* WHAT TO PRODUCE *
Would you print out all of the data exactly and keep the pictures out of it?

################

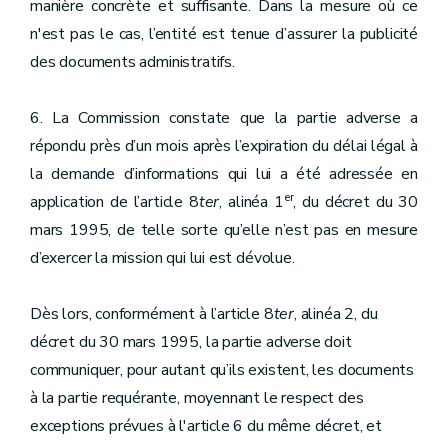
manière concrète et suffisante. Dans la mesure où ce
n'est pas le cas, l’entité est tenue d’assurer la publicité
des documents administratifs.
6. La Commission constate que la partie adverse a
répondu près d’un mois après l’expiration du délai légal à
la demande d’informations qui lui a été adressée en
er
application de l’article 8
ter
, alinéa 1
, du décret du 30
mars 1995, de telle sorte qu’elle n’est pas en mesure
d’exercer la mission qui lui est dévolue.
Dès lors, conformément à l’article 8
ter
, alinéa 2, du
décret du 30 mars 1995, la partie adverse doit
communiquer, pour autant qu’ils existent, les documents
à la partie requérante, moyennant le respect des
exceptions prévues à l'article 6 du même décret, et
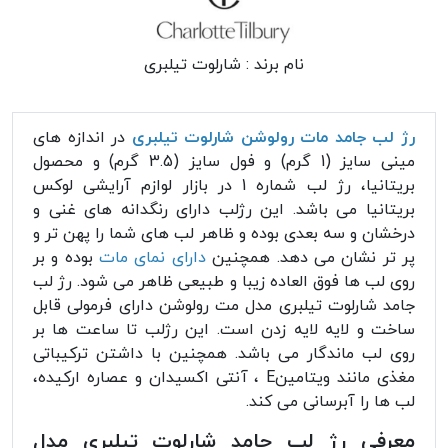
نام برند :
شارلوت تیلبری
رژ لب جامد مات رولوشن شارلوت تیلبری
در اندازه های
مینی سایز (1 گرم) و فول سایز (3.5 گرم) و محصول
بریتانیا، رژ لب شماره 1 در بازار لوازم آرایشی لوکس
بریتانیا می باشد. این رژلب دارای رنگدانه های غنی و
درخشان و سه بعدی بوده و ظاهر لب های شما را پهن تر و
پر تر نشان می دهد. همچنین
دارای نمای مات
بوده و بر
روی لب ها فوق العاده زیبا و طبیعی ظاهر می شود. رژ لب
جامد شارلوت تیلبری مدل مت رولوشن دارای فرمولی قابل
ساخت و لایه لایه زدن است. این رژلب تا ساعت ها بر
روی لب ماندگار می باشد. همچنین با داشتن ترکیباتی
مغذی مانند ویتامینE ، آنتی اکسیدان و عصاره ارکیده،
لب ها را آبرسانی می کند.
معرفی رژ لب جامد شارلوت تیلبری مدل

################

* EXERCISE ANSWER *
manière concrète et suffisante. Dans la mesure où ce
n'est pas le cas, l’entité est tenue d’assurer la publicité
des documents administratifs.
6. La Commission constate que la partie adverse a
répondu près d’un mois après l’expiration du délai légal à
la demande d’informations qui lui a été adressée en
er
application de l’article 8
ter
, alinéa 1
, du décret du 30
mars 1995, de telle sorte qu’elle n’est pas en mesure
d’exercer la mission qui lui est dévolue.
Dès lors, conformément à l’article 8
ter
, alinéa 2, du
décret du 30 mars 1995, la partie adverse doit
communiquer, pour autant qu’ils existent, les documents
à la partie requérante, moyennant le respect des
exceptions prévues à l'article 6 du même décret, et
نام برند :
شارلوت تیلبری
رژ لب جامد مات رولوشن شارلوت تیلبری
در اندازه های
مینی سایز (1 گرم) و فول سایز (3.5 گرم) و محصول
بریتانیا، رژ لب شماره 1 در بازار لوازم آرایشی لوکس
بریتانیا می باشد. این رژلب دارای رنگدانه های غنی و
درخشان و سه بعدی بوده و ظاهر لب های شما را پهن تر و
پر تر نشان می دهد. همچنین
دارای نمای مات
بوده و بر
روی لب ها فوق العاده زیبا و طبیعی ظاهر می شود. رژ لب
جامد شارلوت تیلبری مدل مت رولوشن دارای فرمولی قابل
ساخت و لایه لایه زدن است. این رژلب تا ساعت ها بر
روی لب ماندگار می باشد. همچنین با داشتن ترکیباتی
مغذی مانند ویتامینE ، آنتی اکسیدان و عصاره ارکیده،
لب ها را آبرسانی می کند.
معرفی رژ لب جامد شارلوت تیلبری مدل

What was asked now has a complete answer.